Why should a solution to the wave equation be finite?
It's semantics. Whoever wrote the problem prefers to refer to a wave as "A function which satisfies the wave equation and which is bounded" instead of "a function which satisfies the wave equation".
Unfortunately there are bound to be conventions which you disagree with, but in academics (undergrad and lower) the only way to deal with it is to figure out which conventions the professor (or problem writer) is working with before you read the problems. It's too easy for conversations on convention to turn into, "technically, it is a wave even though it's not physical" countered with "technically, it's not a wave because it's not bounded." The best you can do is recognize an issue in terminology ASAP and deal with it in a constructive way.
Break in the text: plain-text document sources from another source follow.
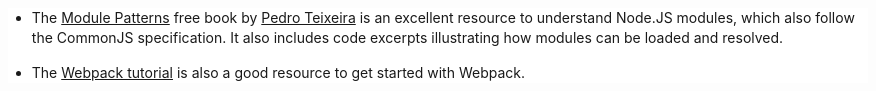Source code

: * The [Module Patterns](https://leanpub.com/modulepatterns) free book by [Pedro Teixeira](https://about.me/pedroteixeira) is an excellent resource to understand Node.JS modules, which also follow the CommonJS specification.
It also includes code excerpts illustrating how modules can be loaded and resolved.

* The [Webpack tutorial](http://webpack.github.io/docs/tutorials/getting-started/) is also a good resource to get started with Webpack.


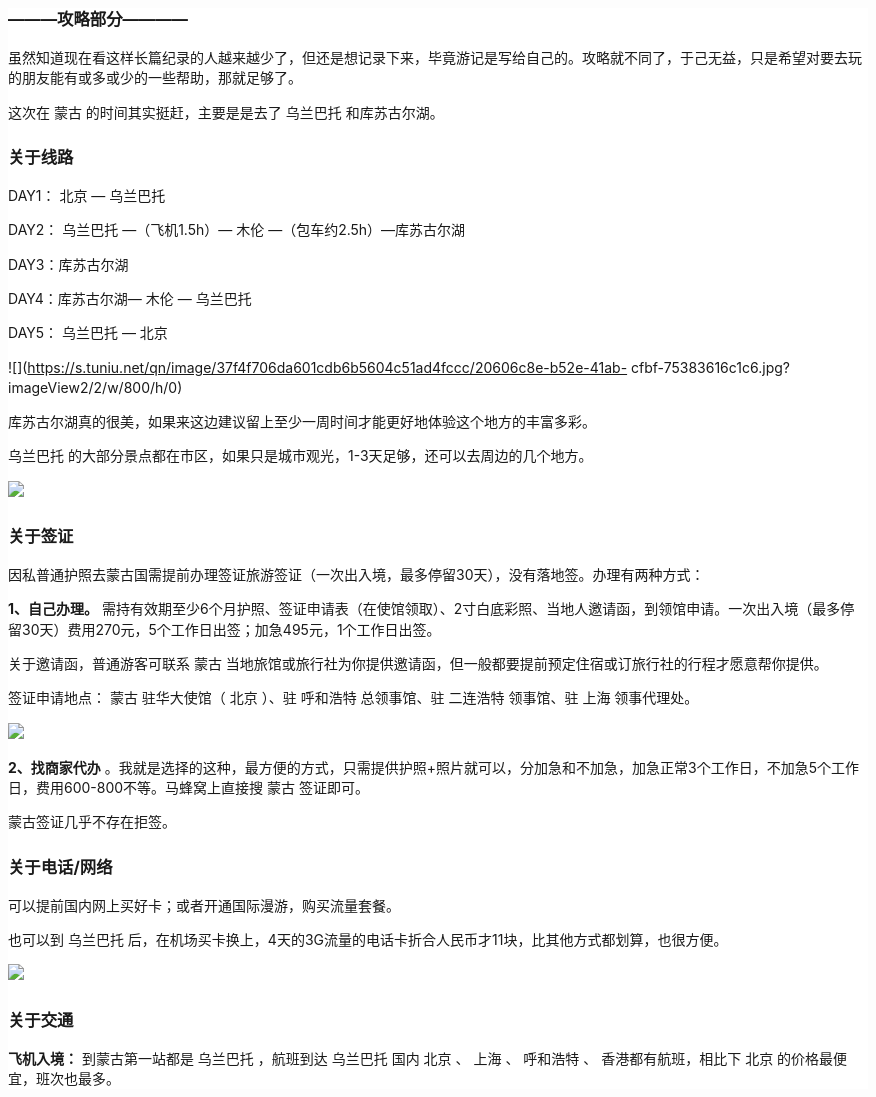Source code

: ### ———攻略部分————

虽然知道现在看这样长篇纪录的人越来越少了，但还是想记录下来，毕竟游记是写给自己的。攻略就不同了，于己无益，只是希望对要去玩的朋友能有或多或少的一些帮助，那就足够了。

这次在 蒙古 的时间其实挺赶，主要是是去了 乌兰巴托 和库苏古尔湖。

### 关于线路

DAY1： 北京 — 乌兰巴托

DAY2： 乌兰巴托 —（飞机1.5h）— 木伦 —（包车约2.5h）—库苏古尔湖

DAY3：库苏古尔湖

DAY4：库苏古尔湖— 木伦 — 乌兰巴托

DAY5： 乌兰巴托 — 北京

![](https://s.tuniu.net/qn/image/37f4f706da601cdb6b5604c51ad4fccc/20606c8e-b52e-41ab-
cfbf-75383616c1c6.jpg?imageView2/2/w/800/h/0)

库苏古尔湖真的很美，如果来这边建议留上至少一周时间才能更好地体验这个地方的丰富多彩。

乌兰巴托 的大部分景点都在市区，如果只是城市观光，1-3天足够，还可以去周边的几个地方。

![](https://s.tuniu.net/qn/image/37f4f706da601cdb6b5604c51ad4fccc/579ce073-a0d6-4b77-d039-bc21bb007d56.jpg?imageView2/2/w/800/h/0)

### 关于签证

因私普通护照去蒙古国需提前办理签证旅游签证（一次出入境，最多停留30天），没有落地签。办理有两种方式：

**1、自己办理。**
需持有效期至少6个月护照、签证申请表（在使馆领取）、2寸白底彩照、当地人邀请函，到领馆申请。一次出入境（最多停留30天）费用270元，5个工作日出签；加急495元，1个工作日出签。

关于邀请函，普通游客可联系 蒙古 当地旅馆或旅行社为你提供邀请函，但一般都要提前预定住宿或订旅行社的行程才愿意帮你提供。

签证申请地点： 蒙古 驻华大使馆（ 北京 ）、驻 呼和浩特 总领事馆、驻 二连浩特 领事馆、驻 上海 领事代理处。

![](https://p3-q.mafengwo.net/s13/M00/68/38/wKgEaV2RaXmAZ098AAIMUnLqTfw845.png?imageMogr2%2Fthumbnail%2F1360x%2Fstrip%2Fquality%2F90)

**2、找商家代办**
。我就是选择的这种，最方便的方式，只需提供护照+照片就可以，分加急和不加急，加急正常3个工作日，不加急5个工作日，费用600-800不等。马蜂窝上直接搜
蒙古 签证即可。

蒙古签证几乎不存在拒签。

### 关于电话/网络

可以提前国内网上买好卡；或者开通国际漫游，购买流量套餐。

也可以到 乌兰巴托 后，在机场买卡换上，4天的3G流量的电话卡折合人民币才11块，比其他方式都划算，也很方便。

![](https://s.tuniu.net/qn/image/37f4f706da601cdb6b5604c51ad4fccc/61b37ca0-97cd-43a0-8ee4-e65159b48445.jpg?imageView2/2/w/800/h/0)

### 关于交通

**飞机入境：** 到蒙古第一站都是 乌兰巴托 ，航班到达 乌兰巴托 国内 北京 、 上海 、 呼和浩特 、 香港都有航班，相比下 北京
的价格最便宜，班次也最多。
A better statement, which is more objectively true, would be: "Functions like $(x-vt)^2$ solve the wave equation, but generally don't come up and are not useful in physical solutions."
What nobody has mentioned so far is that the individual terms in the wave-function usually have a physical interpretation. For example, $\frac{\partial^2 y}{\partial t^2}$ represents an acceleration while $\frac{\partial^2 y}{\partial x^2}$ represents a force. Also, in many cases the amplitude of the wave is related to the energy density (or, in quantum mechanics, the probability density). The statements about finiteness, continuity of first derivatives, etc., all have analogues in terms of finiteness of energy, force, or the ability to localize the wave.
Also, those solutions may be valid on some finite domain that does not include singularities that are too severe.
Any function that satisfies the wave differential equation represents a wave provided that it is finite everywhere and at all times.
Has to be finite. For instance, take $f(x, t) = \frac{1}{x} + \frac{1}{t-1}$. It is not a wave, true, but it is just an example. It is not finite at all points and at all times, because at point $x=0$ we have $f(0, t) = \infty$ and at time $t = 1$ we have $f(x, 1) = \infty$. Since it is infinity, it is not finite.
$(a)$ fails when $x+vt\to\infty$.
$(b)$ fails at $x+vt \le 0$.
$(d)$ fails at $x+vt=0$